TASK GOAL
Return every line of the listing below unchanged, leaving out the pictures.

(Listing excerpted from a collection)
"""
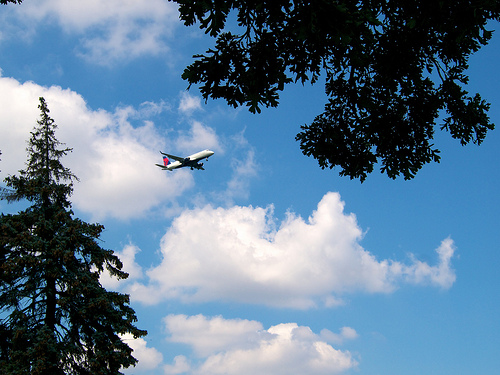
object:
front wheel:
[204, 156, 208, 162]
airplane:
[154, 149, 218, 171]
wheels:
[188, 165, 197, 172]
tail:
[160, 151, 171, 169]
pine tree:
[0, 95, 148, 374]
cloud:
[124, 190, 460, 308]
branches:
[56, 321, 85, 349]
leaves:
[16, 333, 23, 341]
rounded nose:
[204, 150, 216, 158]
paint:
[162, 155, 171, 164]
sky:
[0, 0, 500, 374]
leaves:
[429, 141, 435, 150]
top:
[31, 95, 55, 137]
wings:
[159, 149, 191, 164]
"""
OUTPUT OF THE EXERCISE
object:
front wheel:
[204, 156, 208, 162]
airplane:
[154, 149, 218, 171]
wheels:
[188, 165, 197, 172]
tail:
[160, 151, 171, 169]
pine tree:
[0, 95, 148, 374]
cloud:
[124, 190, 460, 308]
branches:
[56, 321, 85, 349]
leaves:
[16, 333, 23, 341]
rounded nose:
[204, 150, 216, 158]
paint:
[162, 155, 171, 164]
sky:
[0, 0, 500, 374]
leaves:
[429, 141, 435, 150]
top:
[31, 95, 55, 137]
wings:
[159, 149, 191, 164]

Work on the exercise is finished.